While Investors Wondered About the Recovery, Real Estate Stocks Had Long Rallied
Published by Jordan Girard on May 17th, 2021
If you are involved in real estate, you may have felt like you were a part of two separate stories. While headlines were highlighting cash-strapped businesses, unoccupied city blocks, and record-high residential vacancies, real estate stocks were rallying or beating their pre-COVID levels. Indeed, while most investors were questioning the recovery's speed, real estate stocks had already rallied.
Recovery: Stock Market Preceded On-the-Ground Investors
By and large, most broad indicators of a real estate recovery were not positive until the end of January 2021, which marks the national vaccine rollout. Home sales were a bright spot in many metro areas, but that price increase was primarily due to tight supply. While home prices went up, the inventory was artificially low.
However, in non-residential real estate, the market was grim. A record 12,200 stores shuttered their doors permanently across the country. Everyone expected significantly reduced demand for office space. Harvard Business School professor Ashley Whillans even rebranded the 9-to-5 calling it the 3-2-2 (3 days in the office, 2 days at home, and 2 days off). Overall, the pandemic was nine times worse than 9/11 for the hotel industry. As Barron’s put it: "Few stocks were hit as hard as real estate investment trusts."
But in Q4 2020, when most industries still wondered about their ability to absorb the financial burden brought by the pandemic, real estate investment trusts (REITs) started flourishing.
Simon Property Group (Ticker: SPG), the U.S. leader in retail, was trading around $140/share in February 2020. Immediately following the announcement of a U.S. shutdown, the stock price fell to $48, a market cap loss of a whopping $25 billion. By January 2021, while the U.S. had lost over 12,000 retail locations, the stock price reached $93/share, up 93%. As of May 2021, shares of SPG have crossed above the average analyst 12-month target price of $114.50, changing hands for $124/share.

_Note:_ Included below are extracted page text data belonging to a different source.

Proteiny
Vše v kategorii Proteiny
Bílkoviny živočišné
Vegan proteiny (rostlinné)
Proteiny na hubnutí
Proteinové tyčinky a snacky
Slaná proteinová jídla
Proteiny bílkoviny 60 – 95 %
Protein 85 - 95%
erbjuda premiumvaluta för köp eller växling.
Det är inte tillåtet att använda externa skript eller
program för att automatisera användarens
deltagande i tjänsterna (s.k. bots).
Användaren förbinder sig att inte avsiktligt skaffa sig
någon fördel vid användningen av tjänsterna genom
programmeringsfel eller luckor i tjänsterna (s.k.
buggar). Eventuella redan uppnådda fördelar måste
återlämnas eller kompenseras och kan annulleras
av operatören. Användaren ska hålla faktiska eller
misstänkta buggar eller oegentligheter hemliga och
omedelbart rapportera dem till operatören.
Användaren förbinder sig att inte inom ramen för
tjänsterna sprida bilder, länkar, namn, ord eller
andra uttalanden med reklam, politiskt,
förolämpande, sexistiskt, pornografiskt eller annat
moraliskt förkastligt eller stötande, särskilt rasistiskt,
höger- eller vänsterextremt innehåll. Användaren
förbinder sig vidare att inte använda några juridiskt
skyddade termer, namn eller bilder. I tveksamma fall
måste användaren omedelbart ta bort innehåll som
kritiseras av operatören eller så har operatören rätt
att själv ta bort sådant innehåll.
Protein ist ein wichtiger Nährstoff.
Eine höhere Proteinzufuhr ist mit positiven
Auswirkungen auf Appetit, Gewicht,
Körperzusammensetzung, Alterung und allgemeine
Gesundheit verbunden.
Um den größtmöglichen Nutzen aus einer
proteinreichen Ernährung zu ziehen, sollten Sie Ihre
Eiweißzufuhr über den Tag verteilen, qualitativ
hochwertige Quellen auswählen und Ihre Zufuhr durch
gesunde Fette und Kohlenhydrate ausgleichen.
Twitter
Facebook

SL Green Realty (Ticker: SLG), NYC's largest commercial landlord, also mounted a first-quarter comeback despite all expectations. The stock was trading around $96 in February 2020 before falling to $39 in April 2020. The stock reached $77 in mid-March 2021 while the average office occupancy in the 10 largest U.S. cities for the week ended March 24 was as low as 24.2%.
Finally, Ryman Hospitality Properties (Ticker: RHP) was trading at around $91/share in February 2020. It fell to $21 in April 2020 upon the realization that leisure and business travel was going to come to a halt for an indefinite amount of time. As of March 2021, the stock was trading above $80/share, which compares to its 2019 level.
Now more than ever, REITs are making up for the lost time. They became highly indicative of the broader market’s optimism and bet for an outstanding 2021-2022 recovery, which is now clearer than ever before (we covered the New York recovery in our last blog post available here).